## To do
Recast the lines below as a numbered list, omitting any blank lines.

## Exercise material
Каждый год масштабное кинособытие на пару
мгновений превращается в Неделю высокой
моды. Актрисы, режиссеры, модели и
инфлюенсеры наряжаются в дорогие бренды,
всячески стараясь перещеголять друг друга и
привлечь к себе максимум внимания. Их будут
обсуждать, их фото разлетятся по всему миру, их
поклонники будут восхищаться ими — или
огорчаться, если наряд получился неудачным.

## Solution
1. Каждый год масштабное кинособытие на пару
2. мгновений превращается в Неделю высокой
3. моды. Актрисы, режиссеры, модели и
4. инфлюенсеры наряжаются в дорогие бренды,
5. всячески стараясь перещеголять друг друга и
6. привлечь к себе максимум внимания. Их будут
7. обсуждать, их фото разлетятся по всему миру, их
8. поклонники будут восхищаться ими — или
9. огорчаться, если наряд получился неудачным.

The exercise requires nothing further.